The cryptocurrency market is entering a new era of tax transparency, as Greece joins the OECD’s international automatic exchange of information system for digital assets. With the ratification of the multilateral agreement for the Crypto-Asset Reporting Framework (CARF), the Greek tax authority now has the ability to systematically monitor the activity of tax residents on crypto trading platforms, both domestically and internationally.
Greek tax authority: CRS extends to cryptocurrencies
With the implementation of CARF, cryptocurrencies are no longer a “gray area” for the tax administration, as the new framework extends a model already applied to banks. This is the CRS (Common Reporting Standard), the international standard for automatic exchange of tax information for bank accounts. Through this system, countries exchange data on deposits, interest, and income of citizens who maintain accounts abroad. The same logic now transfers to the world of cryptocurrencies.
In practice, just as banks send data about their clients’ transactions, cryptocurrency exchanges will be required to transmit detailed information about user transactions. The exchange will happen automatically each year between participating countries, creating a global network of tax information for the digital economy.
Under the agreement, the Greek tax authority is designated as the competent authority for collecting, processing, and transmitting tax data concerning crypto asset users. From January 1, 2026, and for each subsequent year, data will be automatically sent to tax authorities of other participating countries, while Greece will receive corresponding information about Greek tax residents operating on foreign platforms.
The new regime targets so-called “reporting crypto-asset service providers”: exchanges, brokers, trading platforms, and digital wallets that manage client accounts. These businesses must implement strict identification procedures, request tax residency information and tax identification numbers from users, and maintain detailed records for at least five years.
The data transmitted is not limited to basic information. It includes all cryptocurrency purchases and sales in euros or other currencies, exchanges between different digital units, transfers to and from external wallets, as well as the number and value of transactions per year. In market terminology, many of these digital assets are called “tokens” – digital units of value issued and circulated on blockchain networks that may represent currency, investment rights, or access to services.

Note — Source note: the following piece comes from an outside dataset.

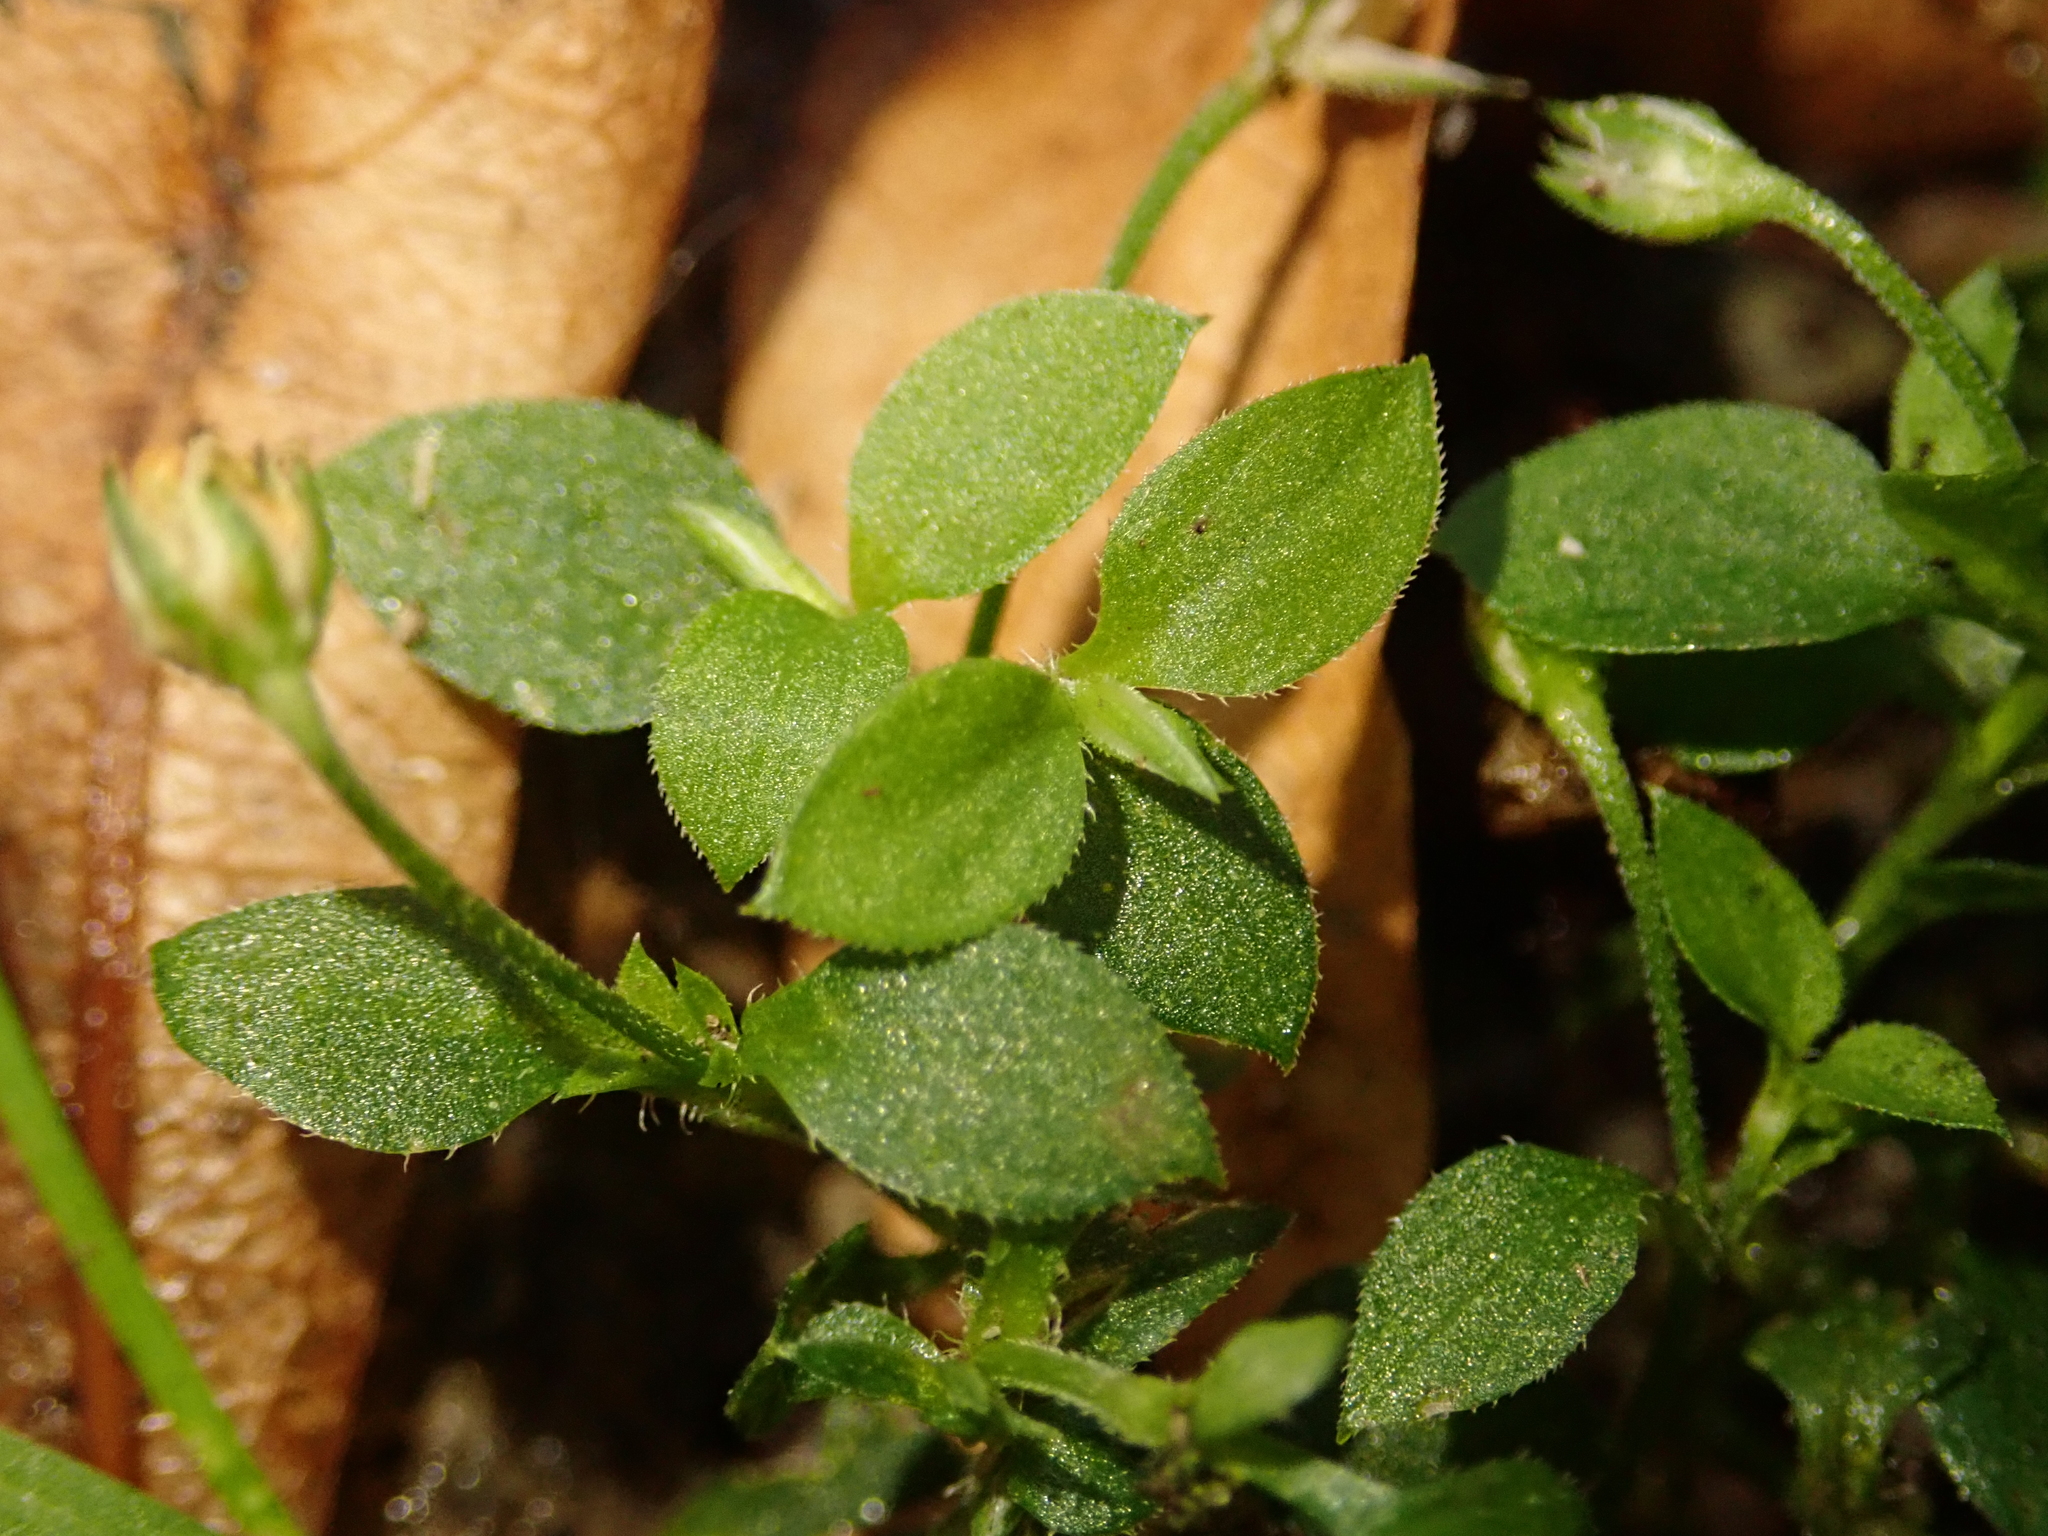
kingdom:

This way, tax authorities will have a comprehensive view of each user’s investment activity, facilitating audits and cross-checks with tax returns. For individual investors, the change means that activity on organized exchanges will no longer be “invisible.” A Greek tax resident trading on a foreign platform will be automatically reported to the Greek tax authority, without requiring additional requests or investigations. Similarly, foreign users of Greek providers will be reported to their countries. The authorities’ goal is to reduce tax evasion and equalize the tax treatment of crypto with traditional investment products.
Meanwhile, the framework leaves purely private transactions between users outside direct supervision, provided no regulated provider is involved. However, once funds pass through an exchange or other organized service, they are recorded and become visible to authorities.